The pandemic had grounded Ben’s plans for piloting, but only temporarily.
After graduating Winona State, Ben bought a 1965 Piper Twin Comanche plane, and then moved to Nebraska where he started working at Royal Engineered Composites in Minden.
There, he helps the company produce carbon fiber parts for airplanes, helicopters, spacecraft and missiles. Even though he is grateful for his day job, he uses the money to fuel his passion for flying.
His Comanche hardly has a chance to collect any dust.
Pilots need 1,500 hours of flight experience to be considered for regional airlines. He rents a spot in a group hangar at the Kearney Regional Airport for his Comanche, and he flew skydivers for a company in Holdrege before it moved to Crete.
On occasion, he treats friends to plane rides over Holdrege, Minden and the Kearney area.
“Most people think it’s the coolest thing ever, especially little kids,” Ben said. “I love taking little kids for their first airplane ride ever, and they’re just like amazed and a little nervous, and they have a ton of fun.”
However, Ben is not numb to the dangers of flying.
He feels fear when his engine makes noises or thunderstorms line the horizon.
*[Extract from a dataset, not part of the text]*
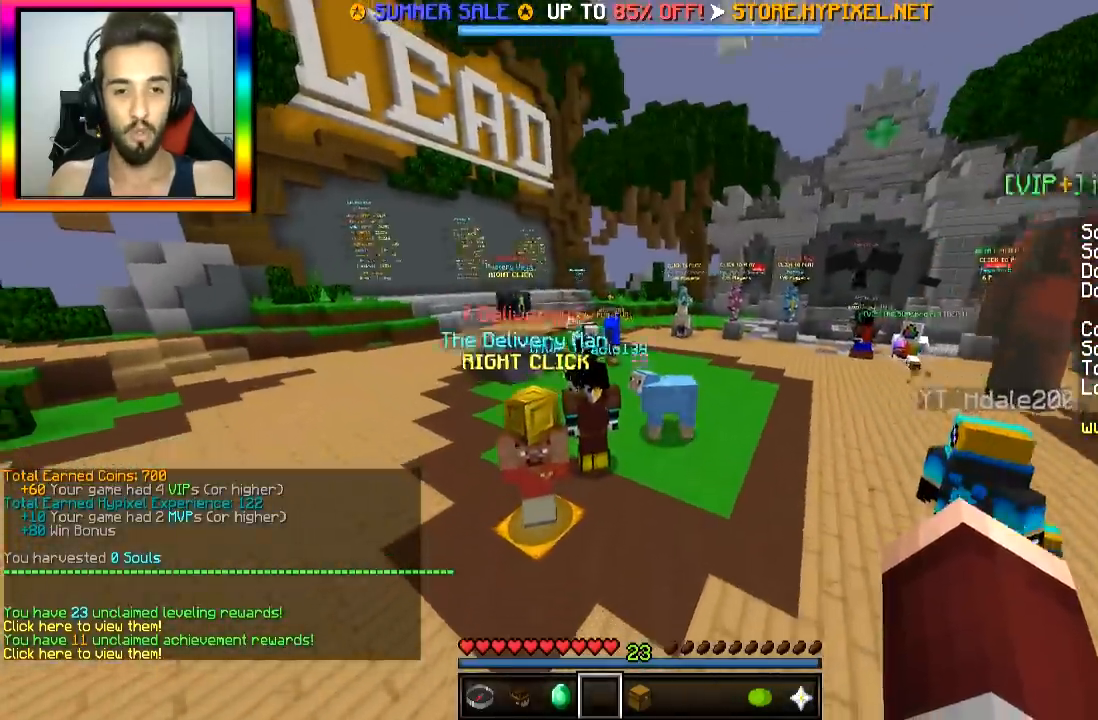
{"keys": ["space", "w"], "mouse": [], "events": []}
He said he’s even almost collided with flocks of cranes in March “because there’s a million of them in Nebraska.”
The “fear of crashing” as Ben puts it, does not steer him away from doing what he loves.
“It’s my favorite place on earth I would say, even though it’s kind of not true because it’s not on earth,” Ben said.
Ben said he might sell his plane when he gets serious about his job search, but until then, he will let his dreams take flight.
“Long-term, I’d like to work for Delta Airlines probably,” Ben said. “I think it would be cool to fly a trip with my dad with him as the captain and me as the first officer flying together.”
Until then, Ben keeps his hopes high and flies for enjoyment. Before taking off, he checks in with passengers and goes through an extensive checklist. Also on the checklist is a Bible verse written in the previous owner’s handwriting.
Ben always reads it aloud to ensure a safe journey.
“But those who hope in the Lord will renew their strength. They will soar on wings like eagles. They will run and not grow weary. They will walk and not be faint” (Isaiah 40:31).